Dans la direction que je dirige, j’avais mis en place un comité de rédaction composé d’agents des services qui proposent et rédigent une newsletter à destination de tous les sites de la région. Je sollicite également l’avis de tous sur le plan d’action annuel. Les managers de la direction ont suivi des formations pour favoriser le management par la confiance. Nous associons plus souvent qu’avant nos « clients internes » dans la construction de notre communication et de nos services. Toutefois le niveau de maturité des responsables de service et des agents reste très variable et les attentes divergent.

Mon analyse est que l’entreprise reste au milieu du gué. Si beaucoup intègrent l’importance de construire les services avec les agents et les usagers, les instances de gouvernance ont peu évolué. Les agents participent aux réunions de managers mais pas à celles où se prennent les décisions. Les consignes restent très prescriptives et les managers n’ont pas tous évolué dans leur pratique.

La confiance est essentielle pour être heureux et performant au travail

Une enquête menée dans mon entreprise sur le télétravail confirme l’importance de la confiance dans le management. Ainsi ce rapport souligne que la confiance qu’ont les managers dans les agents a été un critère prépondérant pour accorder le télétravail. Cette confiance a également un impact sur la qualité du travail de l’agent : « le climat de confiance entre le manager et l’agent porte ce dernier dans l’appropriation de sa marge de manœuvre. L’impact de cette confiance est d’autant plus forte que la relation manager-agent est forte et informelle ».

Je vais vers plus d’autonomie et de responsabilité

Lorsque la confiance est établie entre l’agent et son manager, la perception de l’agent peut être très positive, comme en témoigne Thomas : « Des responsables managent depuis longtemps par la confiance. L’établissement a décidé de le généraliser. Mon manager se positionne déjà dans cette performance par la confiance. Il nous fait confiance dans notre compétence technique. Comme il ne travaille pas sur le même site que nous, il ne peut pas entrer dans une démarche de contrôle de notre temps de présence par exemple. Cela va de pair avec l’autonomie. Qu’il me fasse confiance me rend plus autonome. Je n’ai pas encore exploré les outils d’évaluation des compétences, mais je pense que ça permet de réfléchir sur soi et me permettra d’avoir d’avantage confiance en moi et dans les autres. Je vais vers plus d’autonomie et de responsabilité… Je vais vers plus d’autonomie et de responsabilité. Est-ce que je ne vais pas absorber la tâche de mon responsable de réguler ma charge d’activité par exemple ? Je ne le vis pas comme cela, mais je me dis que d’autres peuvent avoir ce ressenti. Mon manager se positionne comme un coach, ce qui me convient bien. »

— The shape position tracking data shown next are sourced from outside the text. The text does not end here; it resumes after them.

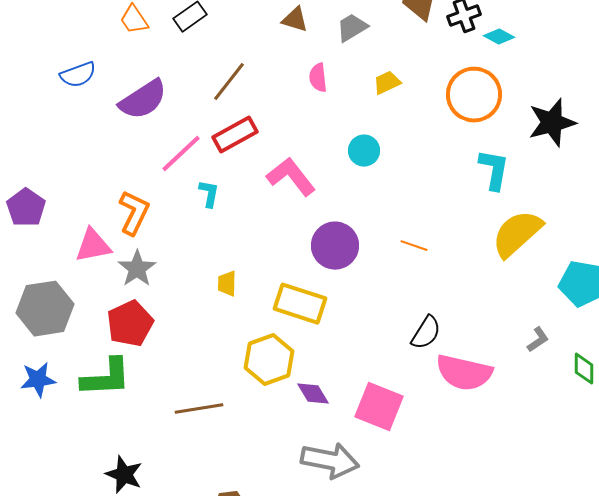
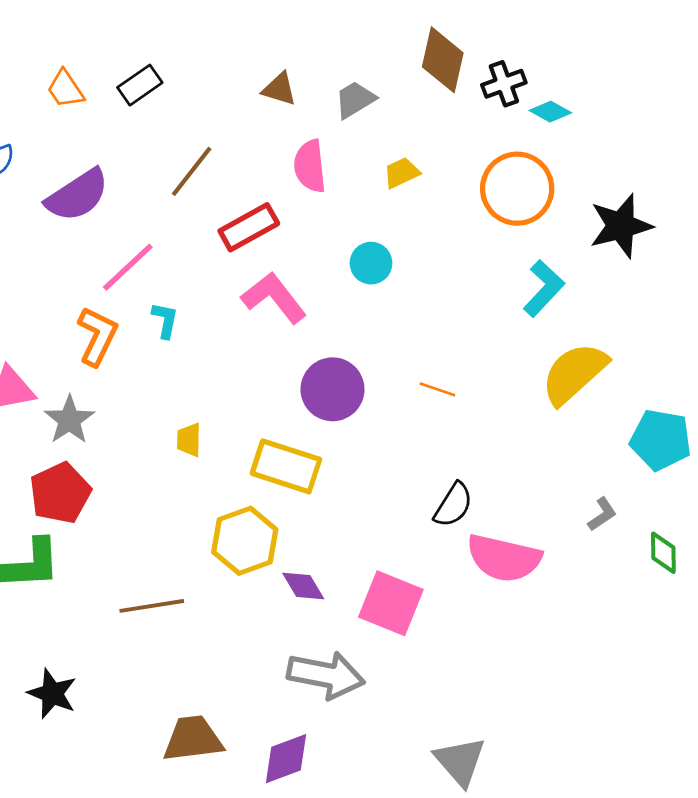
pink semicircle: (318, 78) -> (310, 166), size x1.4
red rectangle: (235, 135) -> (249, 227), moved
cyan L-shape: (494, 170) -> (544, 288), turned 33
orange L-shape: (134, 213) -> (97, 336), moved

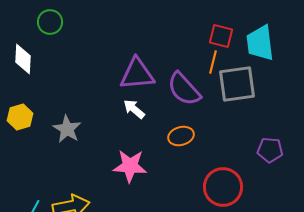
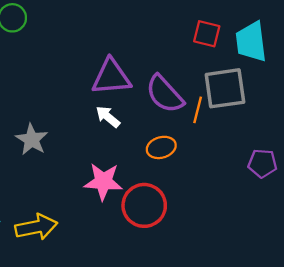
orange line: (213, 62) -> (198, 110), moved
red circle: (223, 187) -> (144, 205), moved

Dans mon expérience de management, j’ai depuis longtemps misé sur la confiance et n’ai pas attendu le management par la confiance pour laisser des marges de manœuvre aux responsables de service, instaurer un climat de travail joyeux et favoriser l’expression de tous. Obtenir une confiance réciproque demande de l’écoute, la capacité à se remettre en cause et à dire merci, la volonté de donner un cadre clair et une vision partagée de nos missions. Elle reste fragile et peut rapidement être remise en cause par l’incompréhension, la maladresse, le manque d’échange.